What is important here is that we have no detection (as was the case in Monaco et al. 2010, as well), with upper limits in the range A(Li) = 1.0 to 1.7, depending on Teff. In subgiants with these temperatures Li is expected to be slightly depleted with respect to the Spite plateau (Ryan & Deliyannis 1998; Mucciarelli et al. 2011), but still detectable precisely in the above abundance range, with a well defined “Li-ridge” (see Fig. 4 of Ryan & Deliyannis 1998). Our upper limits suggest that the SGB-a Li abundance is below the standard “Li-ridge”. Thus the absence of any Li detection in our sample of SGB-a stars provides indirect support to the notion that these stars are indeed He-rich.

Goal of the exercise: Write the next part of the passage on lithium abundances in the SGB-a stars, picking up after its final sentence. The items after this point play no role here.

Source material:
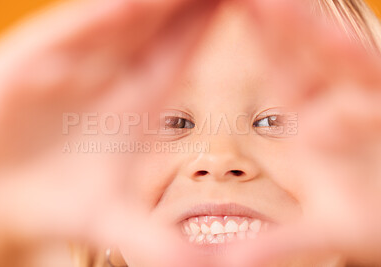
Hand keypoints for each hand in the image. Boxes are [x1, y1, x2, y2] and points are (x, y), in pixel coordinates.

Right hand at [0, 0, 220, 265]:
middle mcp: (113, 73)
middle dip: (192, 0)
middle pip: (163, 22)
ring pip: (126, 14)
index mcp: (140, 100)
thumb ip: (157, 241)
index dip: (212, 21)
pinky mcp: (39, 55)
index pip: (184, 49)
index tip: (246, 0)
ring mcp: (77, 59)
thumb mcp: (113, 220)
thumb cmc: (54, 201)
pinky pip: (81, 24)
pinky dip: (109, 11)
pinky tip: (140, 1)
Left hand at [224, 0, 380, 264]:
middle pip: (303, 60)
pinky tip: (332, 38)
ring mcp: (367, 106)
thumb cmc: (375, 224)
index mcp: (312, 128)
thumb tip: (228, 265)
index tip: (238, 19)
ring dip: (307, 34)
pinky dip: (356, 61)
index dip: (262, 49)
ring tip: (275, 6)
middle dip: (277, 28)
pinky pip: (373, 81)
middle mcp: (337, 111)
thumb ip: (276, 244)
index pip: (283, 79)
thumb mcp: (322, 234)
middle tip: (247, 1)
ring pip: (335, 63)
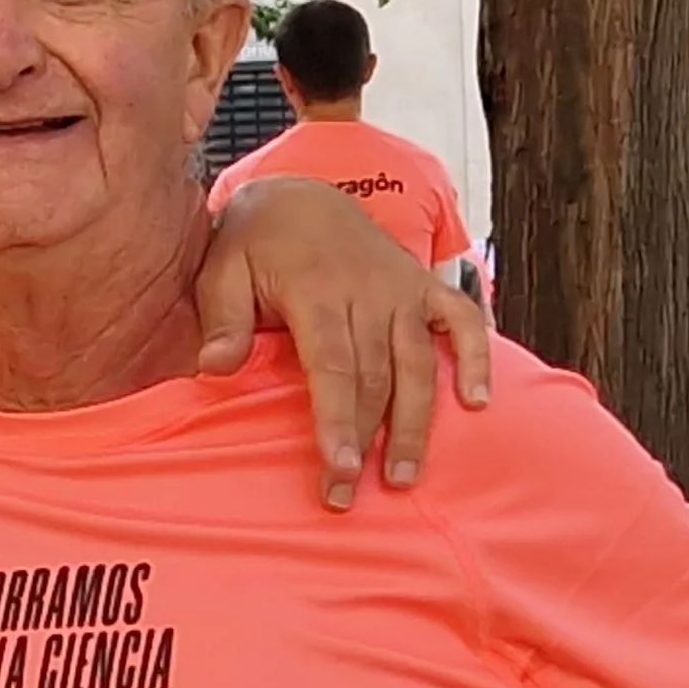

Expected answer:
Deeper observations of the hottest stars of the sample would be desirable to see if any Li is at all detectable. A measured Li abundance would provide a very strong constraint on the amount of Li-free material to be mixed with Li-normal material at the time of the star formation. In turn this would provide the necessary He abundance of the He-rich material in order to obtain the total He abundance implied by the CMD and abundance information of the main sequences. This would place strong constraints on the stars responsible for the nuclear processing. In the chemical evolution model of Romano et al. (2010), He is provided mostly by massive AGB stars (4−5 M), and the He-rich stars are formed from almost pure AGB ejecta. This material would certainly be Li-free, thus a detection of Li in the He-rich sub-populations, even at a low level, could rule out this scenario.

4.3. α-elements

There were half a dozen measurable Ca lines in our spectra, complemented by one single Si line and by 3–4 Ti I and Ti II lines, that we averaged together to produce [Ti/Fe]. Calcium and titanium appear to agree with previous literature estimates, being  ⟨[Ca/Fe]⟩  =  + 0.26 ± 0.16 dex, and  ⟨[Ti/Fe]⟩  =  + 0.45 ± 0.12 dex. As discussed in Sect. 1, while the 0.2 − 0.3 dex decrease in α-enhancement initially found by Pancino et al. (2002) and Origlia et al. (2003) is not confirmed by more recent studies quantitatively, nevertheless a decrease of 0.1 dex approximately can be seen in all sufficiently sampled studies (Norris & Da Costa 1995; Smith 2004; Pancino 2004; Johnson & Pilachowski 2010), and is indeed present in our data.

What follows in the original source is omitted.